Where the Domino Fell by James S. Olson & Randy Roberts

Where the Domino Fell by James S. Olson & Randy Roberts

Author:James S. Olson & Randy Roberts
Language: eng
Format: epub
Publisher: Wiley
Published: 2013-08-28T16:00:00+00:00


Over time, Komer worried more about the political consequences of American bombing and artillery fire in South Vietnam, especially as the number of accidental civilian deaths approached one million people. When the United States first entered South Vietnam, one of its supreme objectives had been to protect peasants from the depredations of the Vietcong. But instead of safety and security, the United States brought death, destruction, and homelessness on a wide scale, and it was easy for Vietcong and North Vietnamese propagandists to convince many peasants that their miseries came from the United States, not from the communists.

Adding to Washington's frustration over the government of Nguyen Cao Ky and Nguyen Van Thieu was their inability to reach an accommodation with the Buddhists. Both Ky and Thieu were Roman Catholics; both were drawn to the French; both were critical of Buddhist values; both were military officers. Led by Thich Tri Quang, the most prominent Buddhist monk in the country, northern Buddhists demanded a civilian government sympathetic to Buddhist culture and Vietnamese independence. The most prominent of the Buddhist dissidents was Nguyen Chanh Thi, the “Warlord of the North,” a close associate of Thich Tri Quang.

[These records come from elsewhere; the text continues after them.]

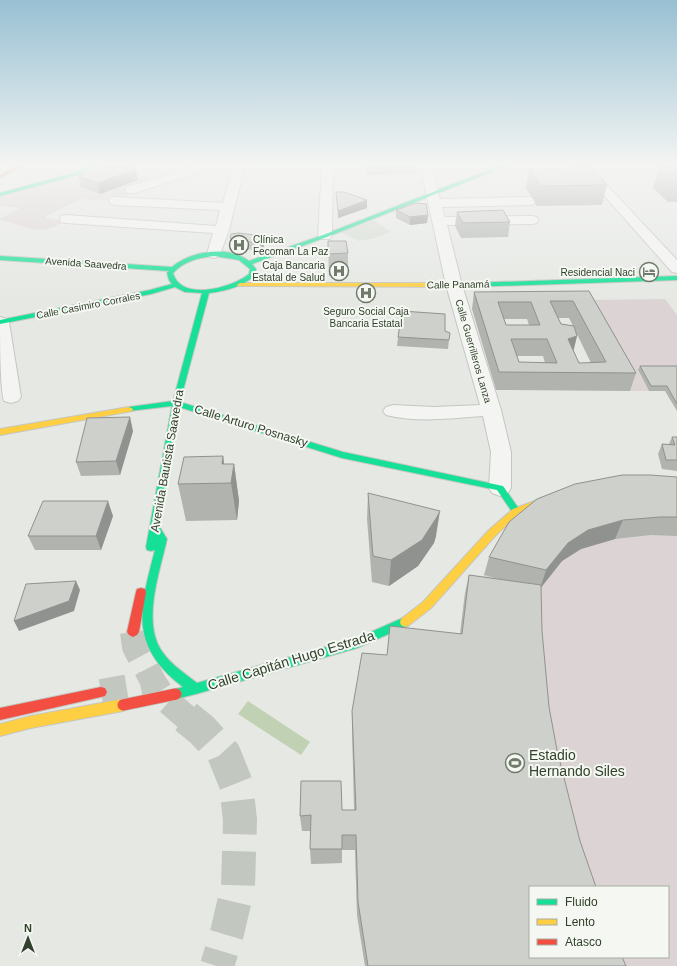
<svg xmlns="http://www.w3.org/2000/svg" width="677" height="966" font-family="Arial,sans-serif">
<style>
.built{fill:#d5dbd2}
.green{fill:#dcd4d4;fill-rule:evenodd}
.water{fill:#c1d2b4}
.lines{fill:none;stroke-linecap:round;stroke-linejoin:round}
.secondary-tunnel-far1{stroke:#c2c7bf;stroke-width:26;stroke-dasharray:26 14;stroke-linecap:butt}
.secondary-tunnel{stroke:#c2c7bf;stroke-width:34;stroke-dasharray:34 17;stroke-linecap:butt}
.street-casing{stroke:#c4c6c2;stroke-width:2}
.fast-casing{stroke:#c4c6c2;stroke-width:2}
.slow-casing{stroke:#c4c6c2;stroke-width:2}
.jam-casing{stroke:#c4c6c2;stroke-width:2}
.street{fill:#f4f5f3;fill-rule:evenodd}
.fast{fill:#16e098;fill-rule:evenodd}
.slow{fill:#ffcf43;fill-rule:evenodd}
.jam{fill:#f24e42;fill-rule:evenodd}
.jam-bridge-casing{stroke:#c2c6c0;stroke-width:13;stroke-linecap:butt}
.jam-bridge{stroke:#f24e42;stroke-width:11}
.wall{fill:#b1b3af;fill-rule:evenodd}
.shaded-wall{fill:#90928f}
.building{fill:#ced0cc;stroke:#90928f;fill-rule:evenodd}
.labels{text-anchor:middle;stroke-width:4;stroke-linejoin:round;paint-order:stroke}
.far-poi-label{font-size:10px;fill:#32412b;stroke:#f4f7f2;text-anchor:end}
.far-street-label{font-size:10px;fill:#32412b;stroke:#f4f7f2}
.street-label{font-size:12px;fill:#32412b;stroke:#f4f7f2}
.near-street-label{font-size:14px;fill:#32412b;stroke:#f4f7f2}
.near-poi-label{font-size:14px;fill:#32412b;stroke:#f4f7f2;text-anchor:start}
</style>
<rect width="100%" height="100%" fill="#e6e8e4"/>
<path class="built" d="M374,220L391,232L375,238L359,241L341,232Z"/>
<path class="green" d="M122,167L140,174L143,173L158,180L126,190L130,193L124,197L117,196L103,201L81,199L46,216V218L64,221C40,238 26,226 0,220V219L20,208L0,206V197L83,173Z
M665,299L677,315V371H638L649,391H630L584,307L591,300Z
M677,497V966H365L357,915L355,850H342V863L311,864L312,831H302L342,825H355L352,728L386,673L388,644L458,652L465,593L480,596L484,575L504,541ZM530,887H668V957H530Z"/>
<path class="water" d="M248,701L310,742L301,755L238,714Z"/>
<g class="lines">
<path class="secondary-tunnel-far1" d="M133,632L135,647L154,683L163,697L187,718
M101,692L154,683"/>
<path class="secondary-tunnel" d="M186,717L202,730L224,754L236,784L240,820L238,886L227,933L217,966"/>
<g class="street-casing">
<path id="street" d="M108,165H125L124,167C115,170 87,179 80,171L86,168Z
M199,165H216L215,167L135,193H127L125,190L127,187Z
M234,165H245L229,230L219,257L214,258L209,257L207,254L213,233L66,223L61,222L60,219L61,216L66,215L216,226L220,210L115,205L111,204L109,201L111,198L115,197L223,203Z
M322,165H333L332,236L330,239H320L318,236Z
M420,165H431L440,199L530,197L534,198L536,201L534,204L530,205L442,207L445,217L532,216L537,217L538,220L537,223L532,224L447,225L462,285L501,410L511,452V488L508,493L500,496L492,493L489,488L491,452L483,416C452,418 417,423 386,415L383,411L386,407L393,405L434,407L480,405L446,285Z
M577,165H588L677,260V273L672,272Z
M0,317L7,319L9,322L21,397L18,401L11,403L4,401C0,389 0,334 0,317Z"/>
</g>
<g class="fast-casing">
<path id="fast" d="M94,165H100L78,175L0,196V193L74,173Z
M502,165H509L327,237L252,264L256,269L255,275C243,287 225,291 209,293L180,402L343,452L503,486L519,509L521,511L519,513H513L497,490L342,458L179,407L159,526L167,539C160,571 142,620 161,650C170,664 184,673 197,683L355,639L405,617L409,619L410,622L409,625L357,648L196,694L176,699L172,698L170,694L172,690L183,687C128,645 140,608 155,550L151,551L147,550L146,547L172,406L129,411L125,409L129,407L173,401L202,293L185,292L175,287L151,294L0,324V320L150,290L172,284L169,280L167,273L169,271L0,260V256L172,267C191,251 228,245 249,261L323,235ZM214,256L239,260L250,269L249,274C232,288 181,302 173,273C184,261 198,258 214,256Z
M677,276V280L468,287L465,285L468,283Z"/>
</g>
<g class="slow-casing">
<path id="slow" d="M240,283H468L471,285L468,287L238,286L237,285Z
M129,407L133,409L132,411L0,435V429Z
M556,493L559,494L561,496L559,498L519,513L495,536L431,608L409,625L405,627L401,625L400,622L401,619L423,602L489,530L513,509Z
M123,699L127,701L129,705L127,709L123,711L31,728L0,736V724L31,716Z"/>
</g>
<g class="jam-casing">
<path id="jam" d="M20,165H26L0,178V175Z
M141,588L145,589L146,592L139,632L137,635L133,637L129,635L127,632L136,592L137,589Z
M101,687L105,688L107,692L105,696L101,697L0,720V708Z"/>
</g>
<use href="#street" class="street"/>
<use href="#fast" class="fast"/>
<use href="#slow" class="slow"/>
<use href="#jam" class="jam"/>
<g class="jam-bridge-casing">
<path id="jam-bridge" d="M123,705L176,694"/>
</g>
<use href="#jam-bridge" class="jam-bridge"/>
</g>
<path class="wall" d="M364,165H416V174L367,175Z
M660,165H677V202H668L653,188Z
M529,169L607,185L602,205L537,206L526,188Z
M78,176L138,180L100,194L81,187Z
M336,192L367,200V208L338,218Z
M396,210L428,215L427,223L410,225L396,218Z
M457,212L510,222L508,237L461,238L455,226Z
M230,238L262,239L264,248L255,252L252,250L231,246Z
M328,241L348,253V275L329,276Z
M589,291L636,373L630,391L496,390L472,309L474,292ZM558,318H569L573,326L561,324ZM504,319H527L529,325H506ZM576,332L591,363H579L573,350L577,336ZM517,356H543L545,363L519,362Z
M445,331L449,340L448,349L397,346L398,337Z
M640,366H677V411L665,391H649L638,370Z
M133,431L120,475L81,476L76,462Z
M672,437H677V471L662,469L658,454L662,444H669Z
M223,456L224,464H234L239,501L237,520L186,521L178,484Z
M677,477V536L651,535L615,539L581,549L562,561L541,587L530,887L626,966H365L357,915L355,850H342V863L311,864L310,849V831H302L300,816L342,810H354L352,728V711L387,655L460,634L465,593L469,575L499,579L484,575L489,557Z
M368,493L436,536L434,543L418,566L389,586L372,582L367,519Z
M113,516L101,550H35L28,536Z"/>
<path class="shaded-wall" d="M136,169L138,180L100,194L98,183Z
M367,200V208L338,218V211Z
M428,215L427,223L410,225V217Z
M262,236V240H264V248L255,252L254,244Z
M577,336L573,353L568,339Z
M130,417L133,431L120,475L116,461Z
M223,456L227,483L222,464Z
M234,464L239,501L237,520L231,483Z
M108,501L113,516L101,550L96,536Z
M440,511L436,536L434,543L418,566L389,586L391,560Z
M623,520L615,539L581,549L562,561L540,589L546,570L568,543L588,530Z
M76,581L80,590L74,611L19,631L14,621Z"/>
<path class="building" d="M112,165H123L136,169L98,183L78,176Z
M669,165H677V172Z
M592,168L607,185L541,186L529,169Z
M336,192H344L367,200L338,211Z
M416,203L426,204L428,215L410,217L396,210Z
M503,210L510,222L463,223L457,212Z
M239,233L262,236L259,238L264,240L254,244L251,242L230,238L231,234Z
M328,241H346L348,253L328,254Z
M589,291L636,373L499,372L474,292ZM550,301H573L606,362L579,363L568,339L577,336L574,326L561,324ZM498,302H531L540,325H506ZM511,339H547L557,363L519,362Z
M402,311L445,314V331L450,333L449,340L398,337Z
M640,366H677V404L667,386H651Z
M130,417L116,461L76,462L87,418Z
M672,437H677V460H666L662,444L675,445Z
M223,456L222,464H234L231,483L178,484L184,457Z
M622,475H650L677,477V517H660L623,520L588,530L568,543L546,570L489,557L509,522L537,499L575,484Z
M368,493L440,511L437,517L422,540L391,560L373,556Z
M43,501H108L96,536H28Z
M469,575L541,585L542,631L549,707L557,750L580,841L596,887H530V957H622L626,966H368L358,902L356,835H342V849H310L311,815L300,816L301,781H341L342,810H356L352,711L362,653L387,655L390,626L462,634Z
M76,581L69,601L14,621L26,584Z"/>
<linearGradient id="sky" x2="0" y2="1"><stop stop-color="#98c0d3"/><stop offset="0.55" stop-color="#f4f5f3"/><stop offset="1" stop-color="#f4f5f3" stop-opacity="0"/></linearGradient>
<rect width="677" height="300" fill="url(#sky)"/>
<defs>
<g id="hospital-ring" transform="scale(1)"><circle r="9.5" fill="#f4f7f2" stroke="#717b6c" stroke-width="1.5"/><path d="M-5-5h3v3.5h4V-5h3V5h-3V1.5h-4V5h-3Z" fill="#717b6c"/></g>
<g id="hotel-ring" transform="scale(1)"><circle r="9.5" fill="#f4f7f2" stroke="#717b6c" stroke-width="1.5"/><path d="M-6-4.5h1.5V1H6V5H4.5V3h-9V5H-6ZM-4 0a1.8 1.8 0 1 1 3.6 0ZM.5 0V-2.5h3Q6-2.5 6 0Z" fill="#717b6c"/></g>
<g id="stadium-ring" transform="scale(1)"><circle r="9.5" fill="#f4f7f2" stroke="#717b6c" stroke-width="1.5"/><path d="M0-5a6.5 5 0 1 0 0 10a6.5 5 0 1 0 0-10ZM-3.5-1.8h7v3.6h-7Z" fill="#717b6c"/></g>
</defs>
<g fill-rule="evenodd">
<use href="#hospital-ring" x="239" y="245"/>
<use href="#hospital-ring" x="339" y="271"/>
<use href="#hotel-ring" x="649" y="272"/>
<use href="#hospital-ring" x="366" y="293"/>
<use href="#stadium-ring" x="515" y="763"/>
</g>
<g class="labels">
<g class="far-poi-label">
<text x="253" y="243" text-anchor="start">Clínica<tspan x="253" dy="12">Fecoman La Paz</tspan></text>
<text x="325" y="269">Caja Bancaria<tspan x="325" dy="12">Estatal de Salud</tspan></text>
<text x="635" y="276">Residencial Naci</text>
<text x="366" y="315" text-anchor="middle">Seguro Social Caja<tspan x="366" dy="12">Bancaria Estatal</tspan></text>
</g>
<g class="far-street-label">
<text transform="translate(86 263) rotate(4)" y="4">Avenida Saavedra</text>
<text transform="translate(458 284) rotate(-1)" y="4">Calle Panamá</text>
<text transform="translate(88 305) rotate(-11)" y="4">Calle Casimiro Corrales</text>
<text transform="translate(474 351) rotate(74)" y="4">Calle Guerrilleros Lanza</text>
</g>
<g class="street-label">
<text transform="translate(251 426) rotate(17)" y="4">Calle Arturo Posnasky</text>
<text transform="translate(167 461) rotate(-80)" y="4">Avenida Bautista Saavedra</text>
</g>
<g class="near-street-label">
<text transform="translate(291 660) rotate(-17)" y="5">Calle Capitán Hugo Estrada</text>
</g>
<g class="near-poi-label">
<text x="529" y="760">Estadio<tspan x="529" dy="16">Hernando Siles</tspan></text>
</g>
</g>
<rect x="529" y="886" width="140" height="72" fill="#f4f7f2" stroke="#a6aea2"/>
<rect x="537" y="899" width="20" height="6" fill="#16e098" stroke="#a6aea2"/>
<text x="565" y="906" font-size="12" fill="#32412b">Fluido</text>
<rect x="537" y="919" width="20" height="6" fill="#ffcf43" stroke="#a6aea2"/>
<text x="565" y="926" font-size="12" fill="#32412b">Lento</text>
<rect x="537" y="939" width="20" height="6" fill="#f24e42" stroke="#a6aea2"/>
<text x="565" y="946" font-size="12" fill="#32412b">Atasco</text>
<g transform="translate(28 938)" stroke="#f4f7f2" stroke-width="3" paint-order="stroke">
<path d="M0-3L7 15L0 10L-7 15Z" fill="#32412b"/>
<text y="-6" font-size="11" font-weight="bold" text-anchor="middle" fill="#32412b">N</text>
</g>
</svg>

Thi had risen through the ARVN ranks to become commander of I Corps in 1965. American marines in I Corps respected Thi for his courage and aggressiveness. In March 1966 Ky traveled to Hue for some military conferences, but Thi snubbed him, calling Ky “my little brother” and ridiculing him in public. Upon returning to Saigon seething with anger, Ky relieved Nguyen Chanh Thi of his command and put him under house arrest. It was just the signal the Buddhists had been waiting for. Thich Tri Quang organized widespread protest demonstrations throughout the northern regions of South Vietnam, claiming that the military government was capricious and dictatorial and calling for creation of a civilian, constitutional democracy. At the end of March, protesters seized the radio stations in Hue and Danang. Promising to “liberate Hue and Danang from the communists,” Ky led two Vietnamese marine battalions into Danang and waited for the protests to die out. When they did not do so, he attacked Danang and had to fight his way through ARVN troops still loyal to Thi. The battle, some of it house-to-house combat in Danang, lasted more than a week. In Hue demonstrators attacked the United States Consulate, and Ky had to take military control of the city early in June.

The civil war in Danang and Hue in 1966 raised more doubts in the United States about Nguyen Cao Ky. Breaking the back of the Buddhist political movement had been expensive, especially in American public opinion. American troop levels were approaching 300,000, casualties were mounting, and now television was broadcasting images of South Vietnamese fighting South Vietnamese. Relative casualty figures were also affecting American public opinion. By the end of 1965 there were supposedly 514,000 men serving in the South Vietnamese armed forces along with 184,000 Americans. In 1966 more than 6,000 American soldiers died in Vietnam, as did nearly 12,000 South Vietnamese soldiers.